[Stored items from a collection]
Segment Open

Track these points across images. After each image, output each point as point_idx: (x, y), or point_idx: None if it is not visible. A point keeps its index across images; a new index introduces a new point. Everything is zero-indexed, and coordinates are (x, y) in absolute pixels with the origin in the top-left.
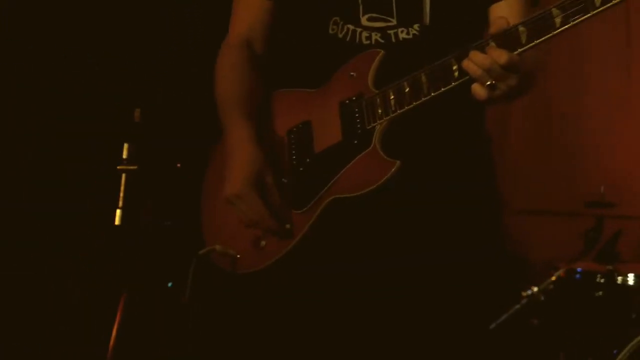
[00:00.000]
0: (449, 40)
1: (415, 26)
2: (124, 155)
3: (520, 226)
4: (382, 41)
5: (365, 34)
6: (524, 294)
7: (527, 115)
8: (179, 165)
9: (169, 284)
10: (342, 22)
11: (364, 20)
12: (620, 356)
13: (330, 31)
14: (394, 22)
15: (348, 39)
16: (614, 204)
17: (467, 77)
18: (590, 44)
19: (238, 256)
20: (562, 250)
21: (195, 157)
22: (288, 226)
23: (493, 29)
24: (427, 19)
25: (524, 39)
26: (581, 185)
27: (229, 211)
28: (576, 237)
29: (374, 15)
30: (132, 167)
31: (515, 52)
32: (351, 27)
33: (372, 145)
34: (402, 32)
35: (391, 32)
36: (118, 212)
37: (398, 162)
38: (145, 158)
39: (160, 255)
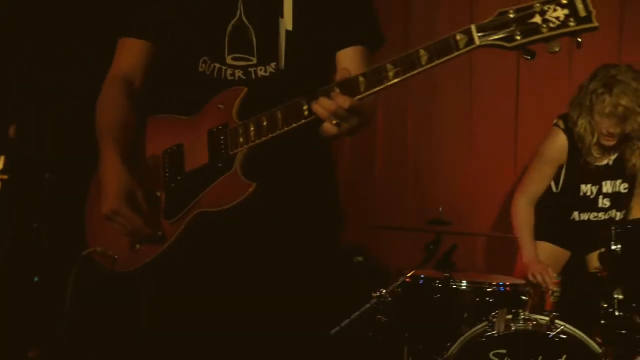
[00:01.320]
0: (301, 79)
1: (272, 64)
2: (0, 166)
3: (378, 239)
4: (244, 77)
5: (229, 71)
6: (373, 294)
7: (388, 149)
8: (47, 175)
9: (35, 279)
10: (210, 61)
11: (228, 59)
12: (452, 348)
13: (200, 68)
14: (254, 60)
15: (215, 75)
16: (450, 223)
17: (315, 116)
18: (437, 87)
19: (116, 257)
20: (410, 260)
21: (64, 168)
22: (160, 233)
23: (338, 76)
24: (282, 60)
25: (362, 87)
26: (425, 206)
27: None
28: (420, 249)
29: (237, 55)
30: (3, 177)
31: (356, 98)
32: (217, 65)
33: (233, 169)
34: (260, 69)
35: (252, 69)
36: None
37: (254, 185)
38: (17, 169)
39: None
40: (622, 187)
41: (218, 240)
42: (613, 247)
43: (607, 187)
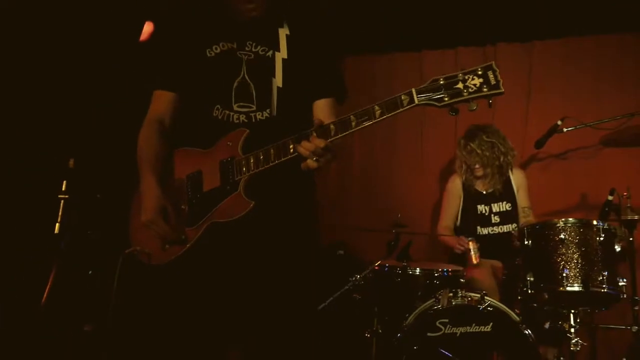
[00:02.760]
0: (288, 121)
1: (267, 111)
2: (63, 189)
3: (355, 237)
4: (246, 120)
5: (235, 115)
6: (350, 279)
7: (363, 173)
8: (98, 195)
9: (89, 272)
10: (221, 108)
11: (235, 107)
12: (409, 319)
13: (214, 114)
14: (254, 108)
15: (225, 119)
16: (406, 225)
17: (298, 154)
18: (397, 127)
19: (151, 254)
20: (378, 253)
21: (111, 191)
22: (183, 237)
23: (315, 124)
24: (274, 108)
25: (333, 132)
26: (389, 213)
27: (145, 228)
28: (385, 245)
29: (242, 104)
30: (65, 196)
31: (328, 140)
32: (227, 111)
33: (238, 190)
34: (259, 114)
35: (252, 114)
36: (57, 224)
37: (253, 203)
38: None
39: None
40: (507, 207)
41: (226, 243)
42: (526, 242)
43: (496, 207)
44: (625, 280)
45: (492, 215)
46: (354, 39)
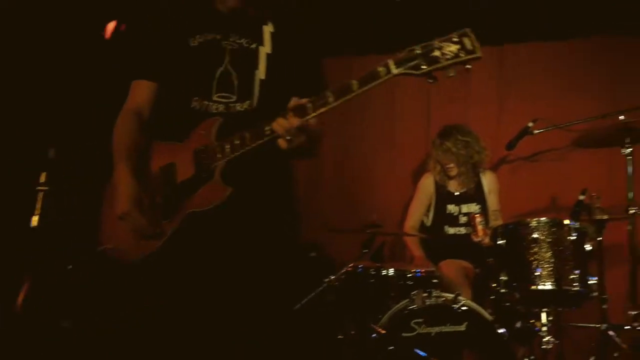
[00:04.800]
0: (267, 114)
1: (247, 102)
2: (41, 180)
3: (328, 239)
4: (225, 111)
5: (214, 106)
6: (324, 280)
7: (336, 172)
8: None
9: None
10: (200, 99)
11: (214, 97)
12: (383, 319)
13: (192, 105)
14: (234, 98)
15: (203, 110)
16: (380, 226)
17: (273, 135)
18: (367, 128)
19: (124, 250)
20: (352, 254)
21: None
22: (159, 231)
23: (291, 104)
24: (255, 100)
25: (310, 110)
26: (363, 214)
27: (119, 221)
28: (359, 246)
29: (222, 94)
30: (45, 188)
31: (305, 119)
32: (206, 102)
33: (214, 178)
34: (239, 105)
35: (232, 105)
36: (35, 217)
37: (230, 189)
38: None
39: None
40: (477, 208)
41: (205, 233)
42: (499, 242)
43: (466, 208)
44: (595, 278)
45: (460, 215)
46: (332, 41)
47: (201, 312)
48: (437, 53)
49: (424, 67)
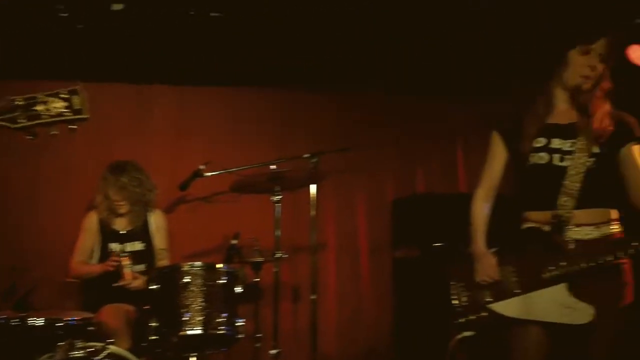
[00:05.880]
0: None
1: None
2: None
3: None
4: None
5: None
6: None
7: None
8: None
9: None
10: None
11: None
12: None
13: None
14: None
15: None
16: (28, 269)
17: None
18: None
19: None
20: None
21: None
22: None
23: None
24: None
25: None
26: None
27: None
28: None
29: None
30: None
31: None
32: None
33: None
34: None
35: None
36: None
37: None
38: None
39: None
40: (141, 246)
41: None
42: (152, 286)
43: (130, 246)
44: (243, 320)
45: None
46: None
47: None
48: (40, 108)
49: (22, 121)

Segment Closed

# Problem to work on:
An exact transcription of all the entries is required, without the pictures.

# Task result:
Track these points across images. After each image, output each point as point_idx: (x, y), or point_idx: None if it is not visible. A point keeps its index across images; a new index introduces a new point. Everything is zero-indexed, and coordinates are (x, y) in absolute pixels with the origin in the top-left.
[00:00.000]
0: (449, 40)
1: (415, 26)
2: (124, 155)
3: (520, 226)
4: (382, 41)
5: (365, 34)
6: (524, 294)
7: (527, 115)
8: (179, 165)
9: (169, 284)
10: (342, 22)
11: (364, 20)
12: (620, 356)
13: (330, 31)
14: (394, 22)
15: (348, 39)
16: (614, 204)
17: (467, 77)
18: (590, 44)
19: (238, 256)
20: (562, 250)
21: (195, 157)
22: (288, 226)
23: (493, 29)
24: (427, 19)
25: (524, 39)
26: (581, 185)
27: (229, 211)
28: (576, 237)
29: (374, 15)
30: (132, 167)
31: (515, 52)
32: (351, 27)
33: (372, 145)
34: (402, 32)
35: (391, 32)
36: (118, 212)
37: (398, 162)
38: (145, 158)
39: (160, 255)
[00:01.320]
0: (301, 79)
1: (272, 64)
2: (0, 166)
3: (378, 239)
4: (244, 77)
5: (229, 71)
6: (373, 294)
7: (388, 149)
8: (47, 175)
9: (35, 279)
10: (210, 61)
11: (228, 59)
12: (452, 348)
13: (200, 68)
14: (254, 60)
15: (215, 75)
16: (450, 223)
17: (315, 116)
18: (437, 87)
19: (116, 257)
20: (410, 260)
21: (64, 168)
22: (160, 233)
23: (338, 76)
24: (282, 60)
25: (362, 87)
26: (425, 206)
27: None
28: (420, 249)
29: (237, 55)
30: (3, 177)
31: (356, 98)
32: (217, 65)
33: (233, 169)
34: (260, 69)
35: (252, 69)
36: None
37: (254, 185)
38: (17, 169)
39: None
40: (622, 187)
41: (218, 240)
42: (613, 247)
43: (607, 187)
[00:02.760]
0: (288, 121)
1: (267, 111)
2: (63, 189)
3: (355, 237)
4: (246, 120)
5: (235, 115)
6: (350, 279)
7: (363, 173)
8: (98, 195)
9: (89, 272)
10: (221, 108)
11: (235, 107)
12: (409, 319)
13: (214, 114)
14: (254, 108)
15: (225, 119)
16: (406, 225)
17: (298, 154)
18: (397, 127)
19: (151, 254)
20: (378, 253)
21: (111, 191)
22: (183, 237)
23: (315, 124)
24: (274, 108)
25: (333, 132)
26: (389, 213)
27: (145, 228)
28: (385, 245)
29: (242, 104)
30: (65, 196)
31: (328, 140)
32: (227, 111)
33: (238, 190)
34: (259, 114)
35: (252, 114)
36: (57, 224)
37: (253, 203)
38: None
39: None
40: (507, 207)
41: (226, 243)
42: (526, 242)
43: (496, 207)
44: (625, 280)
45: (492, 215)
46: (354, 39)
[00:04.800]
0: (267, 114)
1: (247, 102)
2: (41, 180)
3: (328, 239)
4: (225, 111)
5: (214, 106)
6: (324, 280)
7: (336, 172)
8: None
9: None
10: (200, 99)
11: (214, 97)
12: (383, 319)
13: (192, 105)
14: (234, 98)
15: (203, 110)
16: (380, 226)
17: (273, 135)
18: (367, 128)
19: (124, 250)
20: (352, 254)
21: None
22: (159, 231)
23: (291, 104)
24: (255, 100)
25: (310, 110)
26: (363, 214)
27: (119, 221)
28: (359, 246)
29: (222, 94)
30: (45, 188)
31: (305, 119)
32: (206, 102)
33: (214, 178)
34: (239, 105)
35: (232, 105)
36: (35, 217)
37: (230, 189)
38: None
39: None
40: (477, 208)
41: (205, 233)
42: (499, 242)
43: (466, 208)
44: (595, 278)
45: (460, 215)
46: (332, 41)
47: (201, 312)
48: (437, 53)
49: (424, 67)
[00:05.880]
0: None
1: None
2: None
3: None
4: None
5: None
6: None
7: None
8: None
9: None
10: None
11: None
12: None
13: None
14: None
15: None
16: (28, 269)
17: None
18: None
19: None
20: None
21: None
22: None
23: None
24: None
25: None
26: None
27: None
28: None
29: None
30: None
31: None
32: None
33: None
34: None
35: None
36: None
37: None
38: None
39: None
40: (141, 246)
41: None
42: (152, 286)
43: (130, 246)
44: (243, 320)
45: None
46: None
47: None
48: (40, 108)
49: (22, 121)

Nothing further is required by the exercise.